When I was little growing up in a rural township in eastern Ohio, I would get on my hand-me-down bicycle, rush down the steep driveway onto the not-so-well-paved road and fly away. Fulfilling a secret dream, I imagined my bike was a horse and whispered sweetly to my handle bars, “Fly, horsey, fly,” as I felt the crisp wind against my face, heard the crunch of the gravel under my tires and tasted the sense of freedom I yearned for.
I wasn’t going far. But it didn’t matter. Around Cope Allotment, the official name of our small neighborhood of less than 20 homes, I rode. Out onto the streets of my small town, and beyond the safety of my home. I might venture across the railroad tracks past the Downtown Square and ride beyond my friend Amy’s house only a few miles away. I felt like I was escaping it all. I felt like I was in charge of my own destiny and nothing could stop me from being whomever or whatever I wanted to be.
Over the years on my self care journey, I have looked for ways to recreate this feeling of freedom and reckless abandon. I look for ways to feel free, peaceful, and joyful just like when I was a kid with little responsibility except cleaning my room and doing my homework.
And you know where I find it the most often? In nature.
I have always felt the freest when out in nature. I have always been able to connect to my inner child when hiking among the trees, standing in a garden, or sitting on a beach. This summer I have had the privilege of visiting some of this country’s most breathtakingly beautiful spaces. Grand Teton National Park, Telluride, Colorado, and the Columbia River Gorge. And in each of these gorgeously natural places, I let nature free my soul.
What is it about nature that makes us feel so free?
There’s plenty of scientific research that shows the physical, cognitive, and mental benefits of spending time in nature. These include improved short-term memory, restored mental energy, stress relief, reduced inflammation, improved concentration, sharper thinking and creativity, boosting our immune system and even possible anti-cancer effects.
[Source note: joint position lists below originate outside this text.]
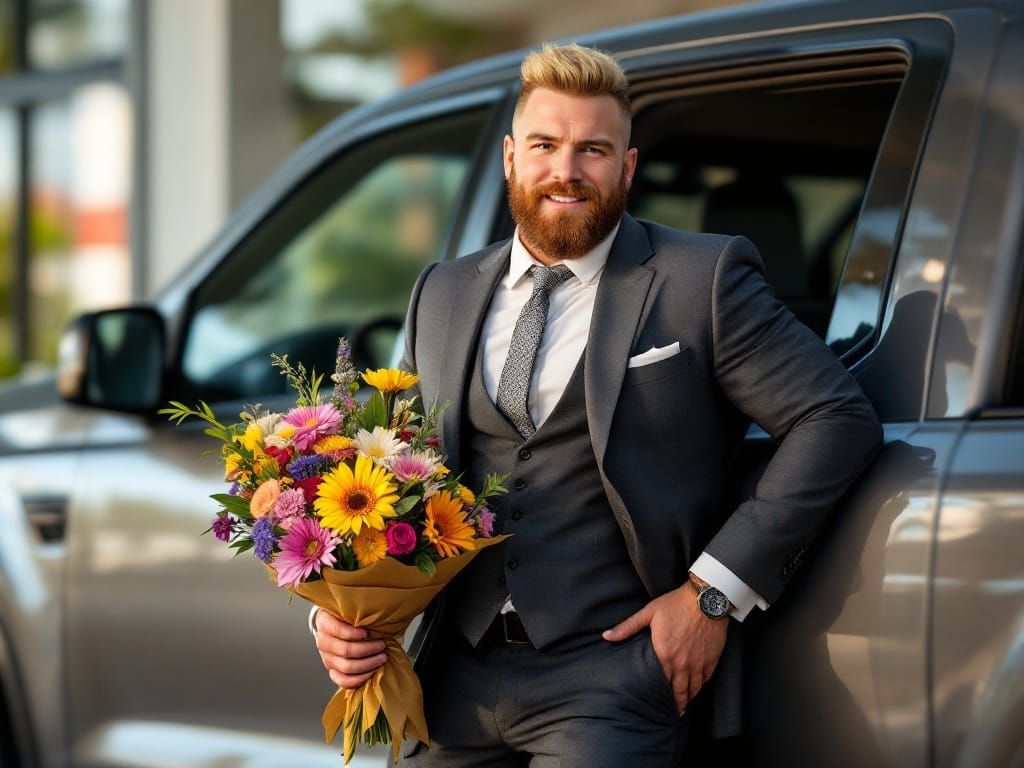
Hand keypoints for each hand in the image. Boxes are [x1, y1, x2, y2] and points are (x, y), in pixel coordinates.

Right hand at [315, 610, 387, 688]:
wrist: (333, 624)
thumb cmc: (344, 616)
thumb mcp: (348, 609)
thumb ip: (358, 615)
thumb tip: (378, 624)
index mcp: (325, 623)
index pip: (338, 630)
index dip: (355, 633)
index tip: (368, 632)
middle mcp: (323, 642)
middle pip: (346, 651)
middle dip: (368, 649)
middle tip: (382, 645)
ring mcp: (327, 658)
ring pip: (347, 668)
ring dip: (368, 664)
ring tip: (381, 658)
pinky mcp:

No wonder I feel so good after a hike in the Arizona desert near my home. But is there even more to it?
Drama Therapist Krista Verrastro, has another theory. She says, “I have come to think that part of nature’s ability to heal is to let us drop our roles when in it. We play roles at home (e.g. spouse, parent, caregiver, etc.), at work (e.g. helper, teacher, expert, etc.), and in social situations (e.g. lover, friend, acquaintance, etc.). Sometimes these roles become stressful, such as feeling burdened by having to be a caregiver to a loved one or on the opposite end having to get used to being taken care of when one is very sick or injured.”
“Nature does not have roles. Plants, soil, water, air, and animals do not take on different roles in life. They do not see themselves or others as social objects or personas in the ways that we humans do. They experience the world merely by being present in it. And when we humans are in their presence, we are able to drop our roles to join them in being present in the world more fully than when we are caught up in the roles we play.”
Ms. Verrastro continues, “Trees, rocks, rivers, and other things in nature just are. A river doesn’t consciously think about carving a canyon, it just does. A mountain doesn’t decide how to be shaped, it just lets itself be influenced by wind and glaciers. And when we humans are in nature, sometimes we’re inspired to just let ourselves be.
“Furthermore, we don’t judge things in nature. We don’t say things such as “That tree is so fat,” “Only pink flowers are beautiful,” or “That river is weak for moving at a slower pace than other rivers.” The judgments we make of ourselves and other people seem related to the roles we play, but since nature doesn’t have those roles we are able to lose our judgments. With us not judging nature and nature not judging us, and with no roles to have to play while interacting with nature, we are then able to be fully present in the moment. With no pressure to impress nature, we are free to let ourselves be immersed in and inspired by nature.”
Let’s get outside to self-care – and let nature free our soul.